*Excerpted text*:

________________________

This diversity in data handling results, inevitably, in attempts for data orthodoxy. So we burn a lot of time and effort fighting over that.

The paper must have used a standard method to analyze the data. Some datasets will require more work than others. There is no requirement for a specific way to format the data, just that is is made available. The only exception would be particular fields that have agreed on particular formats or ways to store or collect data (e.g. GenBank).

Drugmonkey’s post suffers from an additional problem: anti-humanist arguments that have nothing to do with data sharing. In particular:

The second incident has to do with accusations of self-plagiarism based on the sorts of default Methods statements or Introduction and/or Discussion points that get repeated. Look there are only so many ways to say “and thus we prove a new facet of how the PhysioWhimple nucleus controls Bunny Hopping”. […] This is why concepts of what is “plagiarism” in science cannot be aligned with concepts of plagiarism in a bit of humanities text.

This has nothing to do with science or humanities, but with the law. A published work is owned by someone and can not be used without attribution. It is a pain to have to find a new way to explain the same methods, but this can be fixed by proposing stardard methods for the field. No one explains what t-tests, anovas, or multiple regressions do. If a method is used so much, it should have a name and a standard reference that can be cited for details.

Are the standards for dropping subjects the same in every possible experiments. (answer: no) Who annotates the files so that any idiot humanities-major on the editorial staff of PLoS can understand that it is complete?

No editorial staff has ever asked me to explain a figure, table, or appendix. That is the work of the experts in the field: the editors and the reviewers. Why would this be different for data?

________________________

A run of listing
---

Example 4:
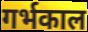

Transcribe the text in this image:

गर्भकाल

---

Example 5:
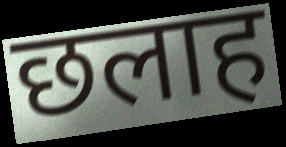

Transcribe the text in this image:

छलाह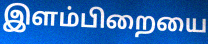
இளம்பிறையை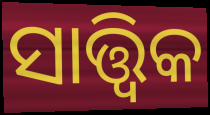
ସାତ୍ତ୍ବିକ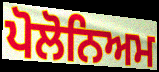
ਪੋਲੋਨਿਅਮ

________________________

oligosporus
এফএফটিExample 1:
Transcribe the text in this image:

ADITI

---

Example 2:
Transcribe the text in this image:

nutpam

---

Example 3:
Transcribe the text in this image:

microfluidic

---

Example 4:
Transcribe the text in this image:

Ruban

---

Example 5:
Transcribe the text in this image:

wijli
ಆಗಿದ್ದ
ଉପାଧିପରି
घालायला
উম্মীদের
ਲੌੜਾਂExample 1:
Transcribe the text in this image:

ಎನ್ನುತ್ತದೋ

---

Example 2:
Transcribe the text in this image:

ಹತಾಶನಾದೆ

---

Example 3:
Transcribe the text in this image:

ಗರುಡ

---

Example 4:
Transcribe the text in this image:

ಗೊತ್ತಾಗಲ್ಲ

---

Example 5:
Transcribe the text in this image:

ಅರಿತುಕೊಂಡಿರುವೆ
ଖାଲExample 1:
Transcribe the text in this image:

________________________

*Task to carry out*: Can you carry the passage on data sharing forward, writing its next part from the point where it stops? The listing plays no part here.

*Reply to the exercise*:
I have worked with researchers that do not want to share their data because, when they have done it in the past, it was “misused.” There is no reason why this should be a reason either. Your paper might be misunderstood and therefore cited in the wrong context or to substantiate an idea it can not. Why should data be any different? The authors are responsible for using a correct dataset, not you. If someone publishes a paper using my data to say something it can not, I can (and have done) contact the editor to request space to publish a response or request the paper to be retracted. Science must be open and not subjected to the same culture of industry, where money is the only thing that matters.

Another perspective we should consider is that publishing data will help train future scientists. We have all faced many problems when embarking in a new area just because we could not analyze a dataset and were unaware of the limitations or possibilities. If we share more data, students and researchers dipping their toes in a new area will have a better chance at success since they don’t have to wait months or years to collect data to see if their ideas pan out.

Perhaps this jealousy over data is not about data, but a larger problem: how research is rewarded. It is our responsibility to make sure the work of a researcher is not limited to an index, but we all have to be in the same boat for this to work. Research can not be quantified the same way as a factory worker because the nature of the work is completely different. Lets avoid treating research as a means to increase your citation index.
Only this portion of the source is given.